The new recital has its basis in the Brighton Declaration adopted at the Brighton Conference in 2012. The Brighton Conference was triggered by national concerns following controversial judgements regarding immigration and prisoner’s voting (see here). It was argued that the European Court of Human Rights (‘the Court’) impinges on the sovereignty of member states and demonstrates a profound level of disrespect for the concept of sovereignty. The United Kingdom proposed the insertion of the principle of sovereignty into the substantive body of the Convention. The eventual compromise reached by member states was to include these principles in the Preamble. Protocol No. 15 reflects this consensus, amending the Convention after almost nine years after the Conference. This has raised debates (see here, and here) about whether the inclusion of these references will have any tangible impact on the Court’s assessment.
From the drafter’s view, the addition of the said principles is chiefly symbolic, and will not impact the Court’s interpretation of the Convention in any way. As stated in the Explanatory Report, the sole intention of these additional principles was to enhance the transparency and accessibility of these characteristics of the Convention system. Despite the purely nominal intentions of these additions, NGOs window maintains that through opting to award this distinction to subsidiarity and the margin of appreciation doctrines, while ignoring other significant principles, the Convention has consequently warped the respective levels of perceived importance of different principles. The legal canonisation of subsidiarity and the margin of appreciation doctrine acts to elevate these concepts through a process that is viewed as a legitimiser. Conversely, the lack of regard paid to other important principles such as proportionality, dynamic and evolutive interpretation, the doctrine of the living instrument, and that the very essence of a right must never be impaired, seemingly indicates these uncodified principles are of lesser importance, regardless of reality. That these other principles were not also granted the same distinction is a matter of concern for human rights protection.
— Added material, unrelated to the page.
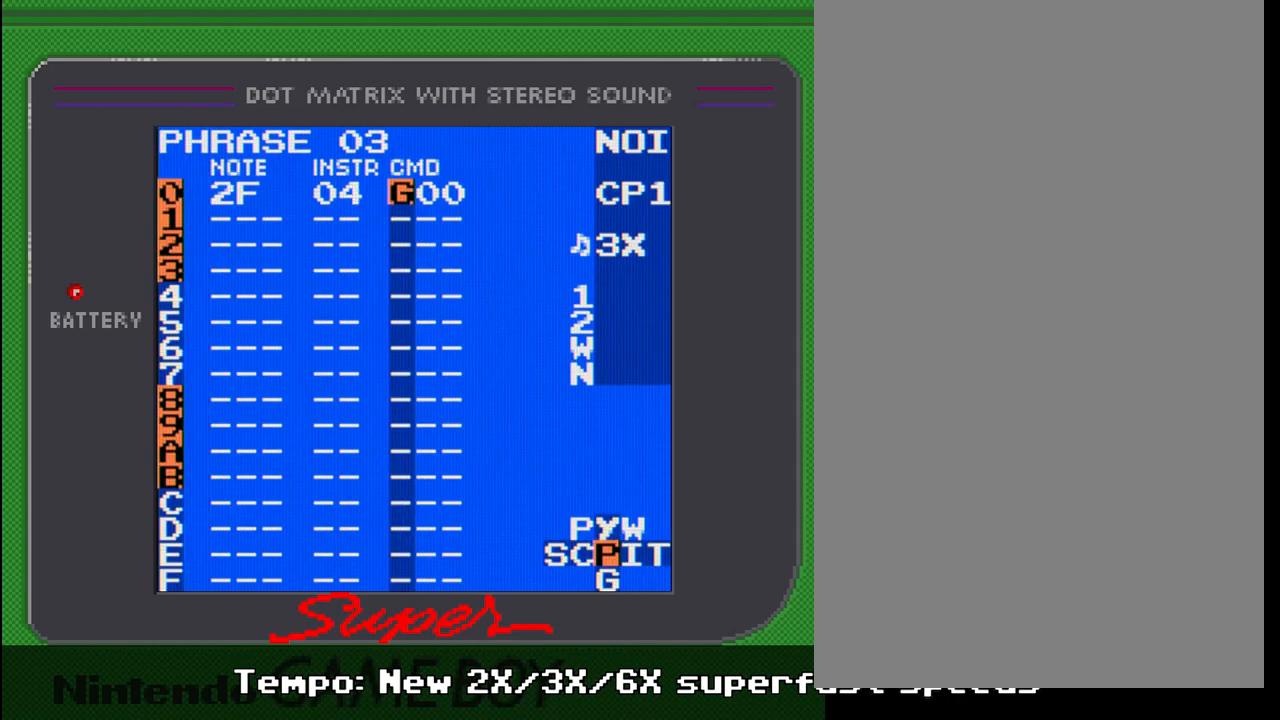
{"buttons": ["A"], "events": [[150, "DPAD_LEFT", "up"]]}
In addition, there is also ambiguity regarding the standards and scope of margin of appreciation, as each member state has a different moral concept. Furthermore, this doctrine does not apply in respect of or to aspects of some rights, and its implication depends on the gravity of the interference. Even if the Brighton Declaration included the phrase that the new recital should be applied “as developed in the Court’s case-law”, Protocol No. 15 lacks such phrase. It is recommended that to prevent these principles from resulting in a weakening of human rights protection, the Court should not alter its longstanding practise in applying them. In fact, if the reference in the Preamble is not interpreted in line with the Court’s well-structured case-law, it can cause uncertainty, leaving it vulnerable to misuse, or even abuse by member states.
Considering the established case-law of the Court, there is little indicating that the Court will grant these principles additional importance just because of their inclusion in the Preamble. Therefore, it would be presumptuous to say Protocol No. 15 has ushered in a new era of subsidiarity. However, the references included in the Preamble cannot be seen as merely symbolic. Although this inclusion may not have a noticeable effect on the Court’s interpretation, their presence in the Convention has now provided a written and stronger basis for member states to request for more respect when enjoying their sovereignty. Whereas the inflationary and unnecessary use of these doctrines has already existed, this inclusion may encourage states demanding even wider margin of appreciation, especially when faced with high-profile court cases that have the potential to affect their societal values, including on matters of immigration, women rights, the LGBTQIA+ community, and ethnic and racial minorities. Although most of this depends on the Court’s ultimate application, and it is difficult to foresee the effect of the new recital on the Court’s assessments, one thing remains certain: in the antagonistic relationship between human rights and state sovereignty, this amendment indeed tips the scale in favour of the sovereign.